In order for an addict or alcoholic to experience the many gifts and promises that accompany a 12-step program, he or she must work the 12 steps. All too often, men and women complete an in or out-patient treatment program and then attend 12-step meetings as a part of their aftercare program. The problem is, they merely attend the meetings and never get around to working the steps. True, lasting, change must come from within. In order for someone to stay sober and experience that kind of change, they must work all 12 steps –there is simply no way around it.

The reality is that the nature of your recovery, much like life, is ever-changing and evolving.
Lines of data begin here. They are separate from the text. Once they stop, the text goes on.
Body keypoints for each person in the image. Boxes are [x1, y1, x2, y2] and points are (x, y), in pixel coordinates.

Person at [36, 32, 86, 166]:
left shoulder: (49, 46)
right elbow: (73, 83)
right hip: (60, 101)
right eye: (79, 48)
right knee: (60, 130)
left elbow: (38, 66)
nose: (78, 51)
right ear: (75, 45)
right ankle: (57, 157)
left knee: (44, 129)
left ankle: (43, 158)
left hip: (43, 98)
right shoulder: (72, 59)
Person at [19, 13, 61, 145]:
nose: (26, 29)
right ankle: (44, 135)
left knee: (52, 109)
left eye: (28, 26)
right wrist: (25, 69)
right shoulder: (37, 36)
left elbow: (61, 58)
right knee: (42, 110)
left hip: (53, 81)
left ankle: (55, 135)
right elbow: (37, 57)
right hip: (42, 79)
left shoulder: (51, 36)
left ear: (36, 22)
Sometimes, meetings provide great insights and offer profound words of wisdom. Other times, they can feel redundant and stagnant. There will be extensive periods of time during which we will think our sponsor can do no wrong, yet there will be times when we become angry or disappointed at him or her. The recovery friends we count on will relapse or move away and even further still, they will annoy us from time to time.

The 12 steps are constant

If you stay in recovery long enough, you will begin to understand that the 12 steps of recovery serve as your moral compass. They are, quite literally, written in stone. They are eternal and everlasting, unaffected by the whims and woes of the addicted people they serve. No matter what is happening in our lives, no matter what takes place in our recovery walk and no matter how badly people may let us down along the way, we can always turn to the steps for guidance. They will always point us in the right direction.

Not only does the 12-step program teach an individual how to live and enjoy a life without the use of drugs, they also operate as a sort of “how-to manual” for doing the next right thing. The 12 steps teach honesty, open-mindedness and willingness, but they also teach about sacrifice, spiritual surrender and alignment with a Higher Power. They provide a remedy to obsessive thinking and impulsive action.
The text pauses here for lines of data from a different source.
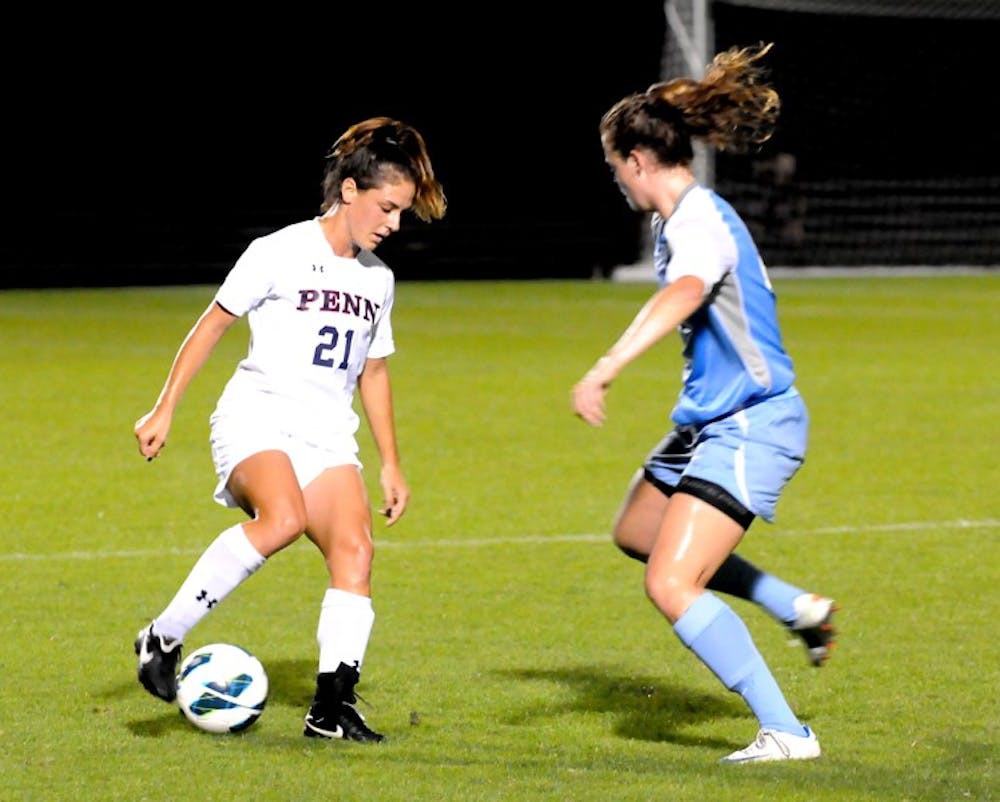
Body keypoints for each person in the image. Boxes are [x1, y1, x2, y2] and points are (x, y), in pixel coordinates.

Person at [133, 116, 447, 743]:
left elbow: (374, 372)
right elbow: (212, 325)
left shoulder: (377, 280)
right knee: (282, 520)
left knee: (355, 554)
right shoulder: (277, 251)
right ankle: (162, 638)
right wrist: (165, 406)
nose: (394, 223)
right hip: (258, 416)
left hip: (327, 435)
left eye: (402, 212)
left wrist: (390, 462)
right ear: (351, 190)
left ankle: (330, 710)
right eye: (387, 207)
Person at [572, 43, 834, 763]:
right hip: (712, 423)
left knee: (670, 580)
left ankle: (785, 731)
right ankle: (795, 607)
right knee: (638, 531)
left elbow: (684, 293)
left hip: (755, 423)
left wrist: (606, 366)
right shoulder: (671, 223)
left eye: (613, 165)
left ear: (635, 159)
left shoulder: (700, 222)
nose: (615, 178)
The 12 steps show even the most spiritually and morally bankrupt person how to live a virtuous and honorable life.

The dishonesty, dereliction and degradation we experienced when we were drinking and drugging was not simply a manifestation of behaviors that are associated with addiction. We acted out in self-destructive ways because there is a problem with the way we think, the way we see ourselves and the way we see the world. These perspectives will never change unless we become diligent in working the 12 steps.

Only when we walk through the entire 12 step process, and make a continued, daily commitment to living the principles behind each step, will we live a life that is happy, joyous and free –one that is free from the compulsion to abuse mind-altering substances.

If you’ve centered all your hope in staying clean and sober on meetings, sponsorship or recovery fellowship, it’s time to realign your focus. Just for today, recognize that the solution to your ultimate dilemma –yourself –is found in the 12 steps of recovery.